* [About this exercise]
Pick out the lines below with "pixels" and list them.

* [Data supplied]
---
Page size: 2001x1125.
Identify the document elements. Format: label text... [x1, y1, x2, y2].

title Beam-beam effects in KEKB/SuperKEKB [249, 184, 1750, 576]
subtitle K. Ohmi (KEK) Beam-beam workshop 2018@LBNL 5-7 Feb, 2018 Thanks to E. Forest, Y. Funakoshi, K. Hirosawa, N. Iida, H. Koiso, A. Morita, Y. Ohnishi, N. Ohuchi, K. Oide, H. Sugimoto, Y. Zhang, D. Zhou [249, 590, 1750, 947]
---
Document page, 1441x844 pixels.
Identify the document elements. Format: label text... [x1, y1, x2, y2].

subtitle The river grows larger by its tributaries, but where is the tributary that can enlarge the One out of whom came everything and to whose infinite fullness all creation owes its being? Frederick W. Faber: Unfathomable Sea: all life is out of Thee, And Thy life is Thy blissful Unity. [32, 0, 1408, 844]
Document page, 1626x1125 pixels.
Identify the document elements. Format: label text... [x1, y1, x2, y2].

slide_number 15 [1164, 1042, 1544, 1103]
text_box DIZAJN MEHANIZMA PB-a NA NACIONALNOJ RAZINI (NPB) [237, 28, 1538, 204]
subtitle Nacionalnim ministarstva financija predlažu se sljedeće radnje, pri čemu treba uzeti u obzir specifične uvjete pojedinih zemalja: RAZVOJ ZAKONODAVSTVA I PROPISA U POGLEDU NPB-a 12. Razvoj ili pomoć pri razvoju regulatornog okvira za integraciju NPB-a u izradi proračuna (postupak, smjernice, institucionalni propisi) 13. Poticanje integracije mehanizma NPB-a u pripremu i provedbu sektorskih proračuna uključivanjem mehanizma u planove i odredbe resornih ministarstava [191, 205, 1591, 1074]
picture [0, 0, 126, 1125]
---
* [Solution]
Document page, 1441x844 pixels.
Document page, 1626x1125 pixels.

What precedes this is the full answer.